Abends gehe ich gerne durch die Straßen spazieren, und manchmal stoße ich dabei auf einen Sperrmüllhaufen. Das Wort Sperrmüll ist geprägt von seinen Doppelkonsonanten und macht den Eindruck eines Aufpralls von einem widerspenstigen Sperr auf das weiche, etwas melancholische Müll, das von Abscheu belagert ist. Insgesamt wirkt das Wort ungeheuerlich. Und das ist ein Sperrmüllhaufen auch. Etwas, das ens nicht mehr haben möchte, tritt nochmal groß in Erscheinung, gehäuft und öffentlich ausgestellt.
Ich mag Sperrmüllhaufen. Ich habe dort schon einige Möbelstücke für meine Wohnung gefunden. Jetzt bin ich ganz gut eingerichtet, und brauche nichts mehr.
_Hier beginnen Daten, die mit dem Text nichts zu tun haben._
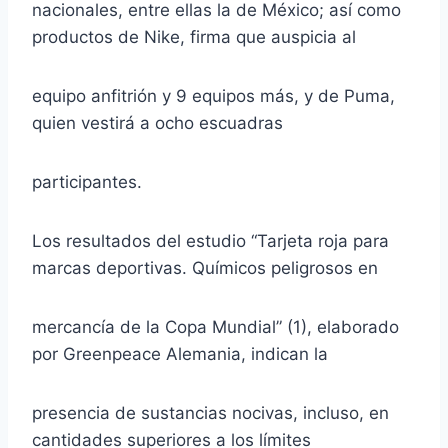
nacionales, entre ellas la de México; así como
productos de Nike, firma que auspicia al
equipo anfitrión y 9 equipos más, y de Puma,
quien vestirá a ocho escuadras
participantes.
Los resultados del estudio “Tarjeta roja para
marcas deportivas. Químicos peligrosos en
mercancía de la Copa Mundial” (1), elaborado
por Greenpeace Alemania, indican la
presencia de sustancias nocivas, incluso, en
cantidades superiores a los límites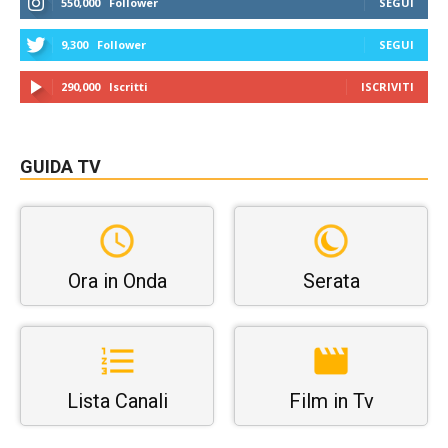
550,000
Follower
SEGUI
9,300
Follower
SEGUI
290,000
Iscritti
ISCRIVITI
GUIDA TV
Ora in Onda
Serata
Lista Canali
Film in Tv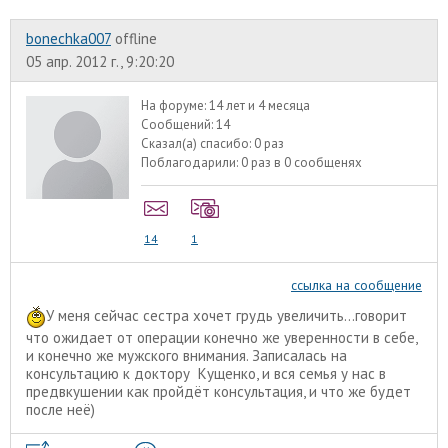
bonechka007
offline
05 апр. 2012 г., 9:20:20
На форуме:
14 лет и 4 месяца
Сообщений:
14
Сказал(а) спасибо:
0 раз
Поблагодарили:
0 раз в 0 сообщенях
14
1
ссылка на сообщение
У меня сейчас сестра хочет грудь увеличить...говорит
что ожидает от операции конечно же уверенности в себе,
и конечно же мужского внимания. Записалась на
консультацию к доктору Кущенко, и вся семья у нас в
предвкушении как пройдёт консультация, и что же будет
после неё)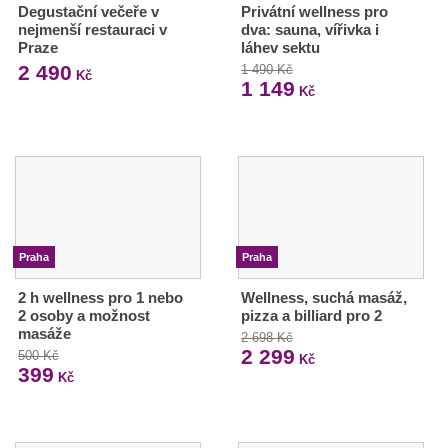
Degustační večeře v
Privátní wellness pro
nejmenší restauraci v
dva: sauna, vířivka i
Praze
láhev sektu
2 490
1 490 Kč
Kč
1 149
Kč
Praha
Praha
2 h wellness pro 1 nebo
Wellness, suchá masáž,
2 osoby a možnost
pizza a billiard pro 2
masáže
2 698 Kč
2 299
500 Kč
Kč
399
Kč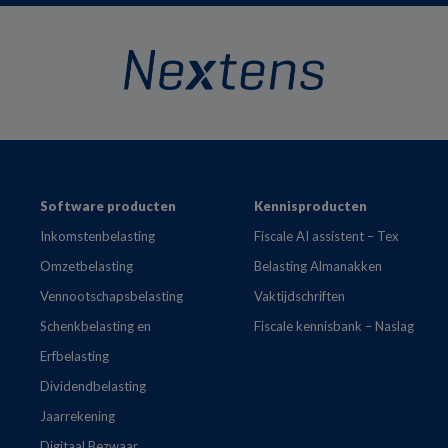
Footer
Software producten
Kennisproducten
Inkomstenbelasting
Fiscale AI assistent – Tex
Omzetbelasting
Belasting Almanakken
Vennootschapsbelasting
Vaktijdschriften
Schenkbelasting en
Fiscale kennisbank – Naslag
Erfbelasting
Dividendbelasting
Jaarrekening
Digitaal Bezwaar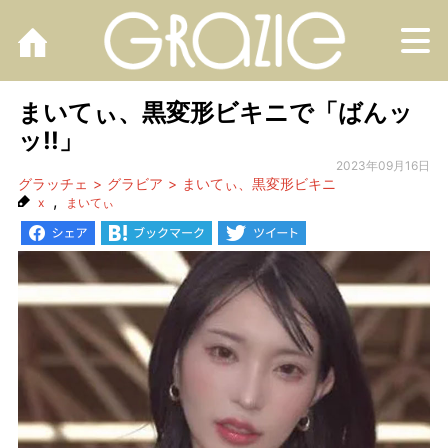
M
まいてぃ、黒変形ビキニで「ばんッ
ッ!!」
2023年09月16日
グラッチェ
グラビア
まいてぃ、黒変形ビキニ
,
x
まいてぃ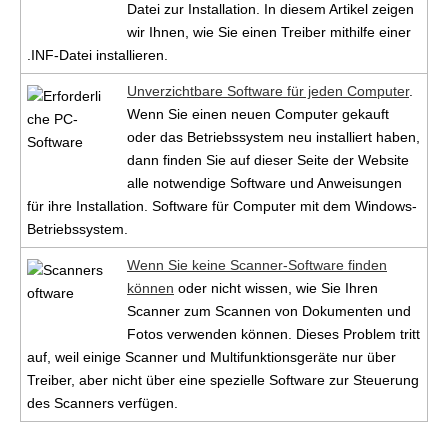
Datei zur Installation. In diesem Artikel zeigen
wir Ihnen, wie Sie einen Treiber mithilfe einer
.INF-Datei installieren.
Unverzichtbare Software für jeden Computer
.
Wenn Sie einen neuen Computer gekauft
oder das Betriebssystem neu installiert haben,
dann finden Sie auf dieser Seite der Website
alle notwendige Software und Anweisungen
für ihre Installation. Software für Computer mit dem Windows-
Betriebssystem.
Wenn Sie keine Scanner-Software finden
können
oder nicht wissen, wie Sie Ihren
Scanner zum Scannen von Dokumenten und
Fotos verwenden können. Dieses Problem tritt
auf, weil einige Scanner und Multifunktionsgeräte nur über
Treiber, aber nicht über eine spezielle Software zur Steuerung
des Scanners verfügen.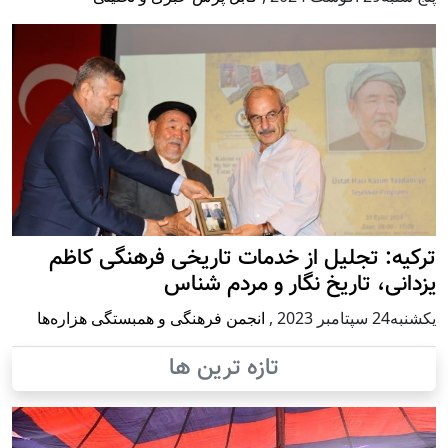
ترکیه: تجلیل از خدمات تاریخی فرهنگی کاظم
یزدانی، تاریخ نگار و مردم شناس
يكشنبه24 سپتامبر 2023
,
انجمن فرهنگی و همبستگی هزاره‌ها
تازه ترین ها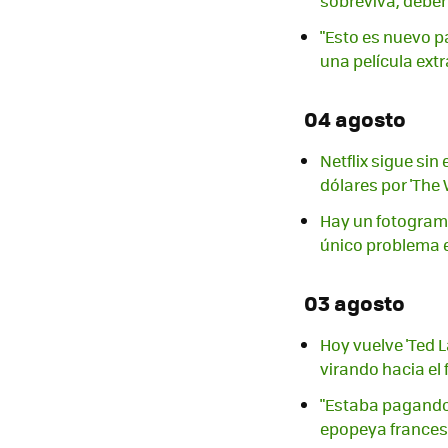
sobreviva, deber
"Esto es nuevo p
una película extr
04 agosto
Netflix sigue si
dólares por 'The
Hay un fotograma
único problema e
03 agosto
Hoy vuelve 'Ted 
virando hacia el
"Estaba pagando 
epopeya francesa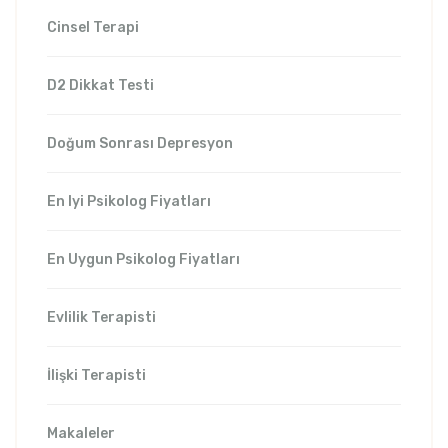
Cinsel Terapi
D2 Dikkat Testi
Doğum Sonrası Depresyon
En Iyi Psikolog Fiyatları
En Uygun Psikolog Fiyatları
Evlilik Terapisti
İlişki Terapisti
Makaleler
Trotzdem steuere ich jeden Sperrmüllhaufen voller Vorfreude an und betrachte die Dinge, deren Schicksal es ist, am nächsten Morgen in der Sperrmüllpresse zerquetscht zu werden, wenn sie nicht im Verlauf der Nacht doch noch gerettet werden.
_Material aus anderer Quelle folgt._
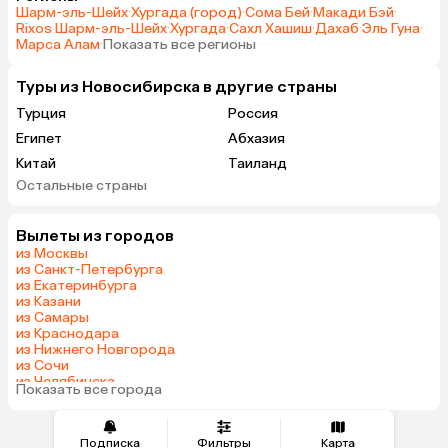
Шарм-эль-Шейх
·
Хургада (город)
·
Сома Бей
·
Макади Бэй
·
Rixos Шарм-эль-Шейх
·
Хургада
·
Сахл Хашиш
·
Дахаб
·
Эль Гуна
·
Марса Алам
·
Показать все регионы
Туры из Новосибирска в другие страны
Турция
Россия
Египет
Абхазия
Китай
Таиланд
Остальные страны
Вьетнам
ОАЭ
Мальдивы
Грузия
Вылеты из городов
Армения
Беларусь
из Москвы
Шри-Ланка
Казахстан
из Санкт-Петербурга
из Екатеринбурга
Азербайджан
Узбекистан
из Казани
Сербия
Катар
из Самары
из Краснодара
Киргизия
Гонконг
из Нижнего Новгорода
Саудовская Аравия
Таджикистан
из Сочи
из Челябинска
Венгрия
Показать все города
из Минеральных Вод
Подписка
Фильтры
Карта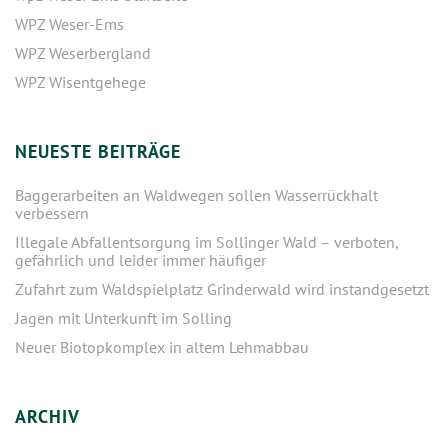
WPZ Weser-Ems
WPZ Weserbergland
WPZ Wisentgehege
NEUESTE BEITRÄGE
Baggerarbeiten an Waldwegen sollen Wasserrückhalt
verbessern
Illegale Abfallentsorgung im Sollinger Wald – verboten,
gefährlich und leider immer häufiger
Zufahrt zum Waldspielplatz Grinderwald wird instandgesetzt
Jagen mit Unterkunft im Solling
Neuer Biotopkomplex in altem Lehmabbau
ARCHIV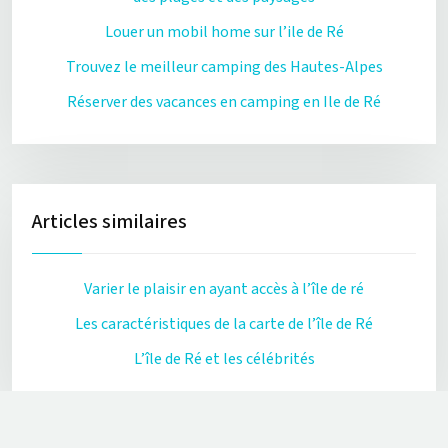
Louer un mobil home sur l’ile de Ré
Trouvez le meilleur camping des Hautes-Alpes
Réserver des vacances en camping en Ile de Ré
Articles similaires
Varier le plaisir en ayant accès à l’île de ré
Les caractéristiques de la carte de l’île de Ré
L’île de Ré et les célébrités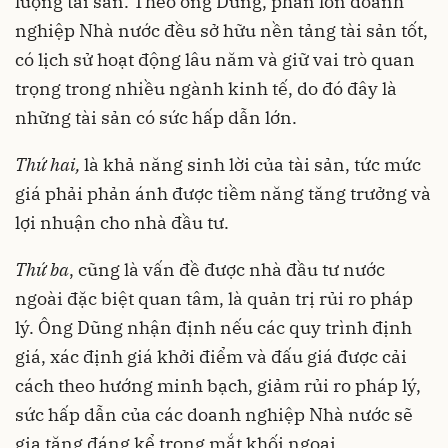
lượng tài sản. Theo ông Dũng, phần lớn doanh
nghiệp Nhà nước đều sở hữu nền tảng tài sản tốt,
có lịch sử hoạt động lâu năm và giữ vai trò quan
trọng trong nhiều ngành kinh tế, do đó đây là
những tài sản có sức hấp dẫn lớn.
Thứ hai,
là khả năng sinh lời của tài sản, tức mức
giá phải phản ánh được tiềm năng tăng trưởng và
lợi nhuận cho nhà đầu tư.
Thứ ba
, cũng là vấn đề được nhà đầu tư nước
ngoài đặc biệt quan tâm, là quản trị rủi ro pháp
lý. Ông Dũng nhận định nếu các quy trình định
giá, xác định giá khởi điểm và đấu giá được cải
cách theo hướng minh bạch, giảm rủi ro pháp lý,
sức hấp dẫn của các doanh nghiệp Nhà nước sẽ
gia tăng đáng kể trong mắt khối ngoại.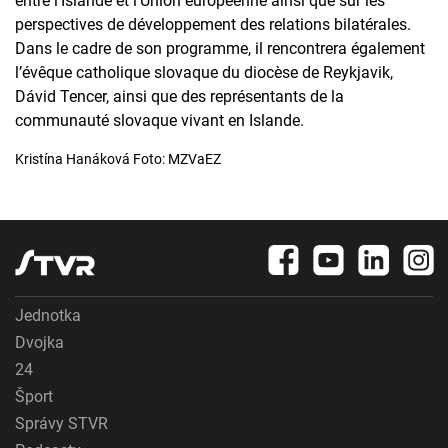
entre l’Islande et l’Union européenne ainsi que sur les
perspectives de développement des relations bilatérales.
Dans le cadre de son programme, il rencontrera également
l’évêque catholique slovaque du diocèse de Reykjavik,
Dávid Tencer, ainsi que des représentants de la
communauté slovaque vivant en Islande.
Kristína Hanáková Foto: MZVaEZ
Jednotka
Dvojka
24
Šport
Správy STVR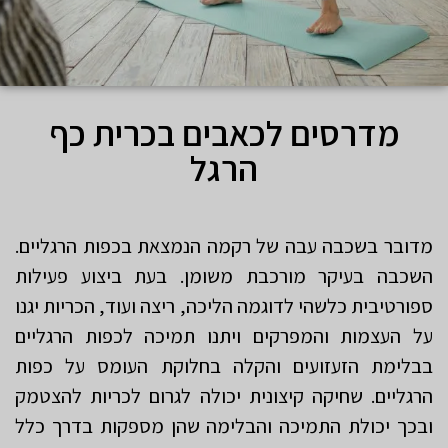
מדרסים לכאבים בכרית כף
הרגל
מדובר בשכבה עבה של רקמה הנמצאת בכפות הרגליים.
השכבה בעיקר מורכבת משומן. בעת ביצוע פעילות
ספורטיבית כלשהי לדוגמה הליכה, ריצה ועוד, הכריות יגנו
על העצמות והמפרקים ויתנו תמיכה לכפות הרגליים
בבלימת הזעזועים והקלה בחלוקת העומס על כפות
הרגליים. שחיקה קיצונית יכולה לגרום לכריות להצטמק
ובכך יכולת התמיכה והבלימה שהן מספקות בדרך כלל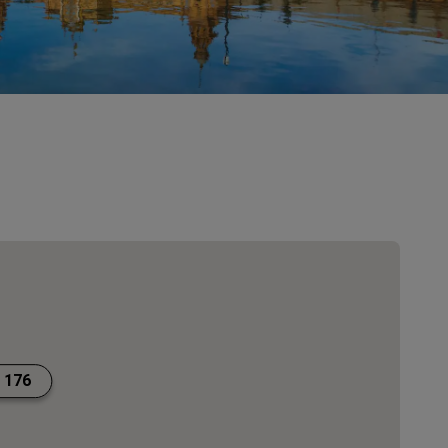
Bröllopslokaler
Hållbara vistelser
Vistelse för idrottslag
Affärsresenär
Hotell i centrum
Besök vår blogg
Radisson Rewards
Upptäck Radisson Rewards
Förmåner
Så här använder du poäng
Så här tjänar du poäng
 176
Bookers and Planners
Auch heute Abend treffe ich auf einen Sperrmüllhaufen und beginne sogleich, ihn zu durchsuchen, verschiedene Dinge frei zu legen, heraus zu zerren und von allen Seiten zu betrachten, als ich durch den Ruf: “Auf Anhieb!” unterbrochen werde. Ich hebe den Kopf. “Sie ja, genau Sie meine ich!” “Wie bitte?” Verwirrt sehe ich mich um. Aus einem Fenster im Erdgeschoss lehnt sich ein Mann, ich habe ihn offensichtlich verärgert.
“Hab ich Sie erwischt!”, schreit er. “Wobei? Das ist doch ein Sperrmüllhaufen, oder?” “Ja, aber nicht Ihrer!” “Ich will auch gar nichts davon!” Ich schiebe den Lattenrost, den ich gerade inspiziert hatte, wieder hinter den Schrank, aber jetzt wird er erst richtig wütend. Er spuckt mehrere Schimpfwörter aus und seine Stimme überschlägt sich, sodass ich Mühe habe, ihn zu verstehen. Ich will schon gehen, aber da schreit er noch lauter. “Nehmen Sie das gefälligst wieder mit!”
“Den Lattenrost? Der stand hier schon.” “Ich zeig Sie an”, schreit er. “Gleich ruf ich die Polizei!” Jetzt erscheint eine Frau am Balkon vom Haus gegenüber: “Was ist denn hier los?” “Der Lattenrost gehört mir nicht”, erkläre ich. “Nehmen Sie ihn ruhig mit”, meint die Frau. “Auf dem Sperrmüll ist doch wie weg geworfen.” “Ich komm jetzt raus!”, droht der Mann.
Dieses Missverständnis lässt sich im Moment wohl nicht aufklären. Ich zerre den Lattenrost aus dem Haufen heraus und schleife ihn hinter mir her, begleitet von Rufen wie “Wird’s bald!” und “Lassen Sie sich hier nie wieder blicken!” Mein Abgang scheint ihn nicht zufrieden zu stellen sondern noch mehr aufzuregen.
Ich bin froh, als ich außer Rufweite bin und stehen bleiben kann, um zu verschnaufen. So hatte ich mir meinen Abendspaziergang nicht vorgestellt. Ich setze mich auf einen Blumenkübel, in dem die roten Tulpen ihre Blüten geschlossen haben, ihre Spitzen zeigen zum Himmel und sehen in der Dämmerung wehrhaft aus. Ich denke daran, dass ich zwei Minuten vor dem Zwischenfall einen Föhn in der Hand hatte. Ich würde lieber mit einem Fön spazieren gehen statt mit einem Lattenrost.